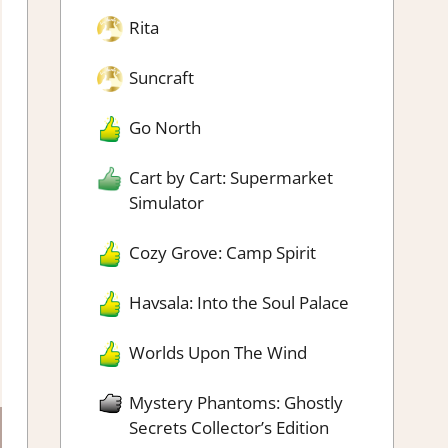
Rita
Suncraft
Go North
Cart by Cart: Supermarket
Simulator
Cozy Grove: Camp Spirit
Havsala: Into the Soul Palace
Worlds Upon The Wind
Mystery Phantoms: Ghostly
Secrets Collector’s Edition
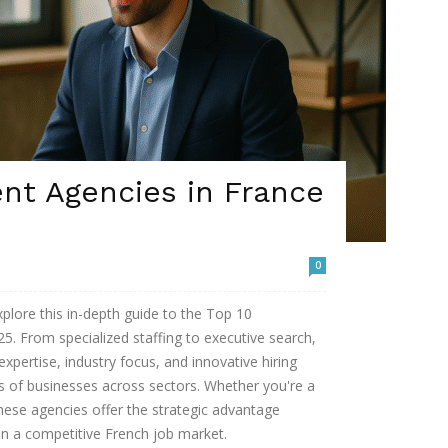
nt Agencies in France
0
xplore this in-depth guide to the Top 10
5. From specialized staffing to executive search,
expertise, industry focus, and innovative hiring
ds of businesses across sectors. Whether you're a
these agencies offer the strategic advantage
in a competitive French job market.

------------------------

WHAT THE TASK REQUIRES » Please rewrite all of the lines above, swapping "Supermarket" for "Grocery Store" and keeping everything else the same. Leave the pictures out.

RESPONSE TO THE TASK »
Rita
Suncraft
Go North
Cart by Cart: Grocery Store
Simulator
Cozy Grove: Camp Spirit
Havsala: Into the Soul Palace
Worlds Upon The Wind
Mystery Phantoms: Ghostly
Secrets Collector’s Edition
nt Agencies in France
0
xplore this in-depth guide to the Top 10
5. From specialized staffing to executive search,
expertise, industry focus, and innovative hiring
ds of businesses across sectors. Whether you're a
these agencies offer the strategic advantage
in a competitive French job market.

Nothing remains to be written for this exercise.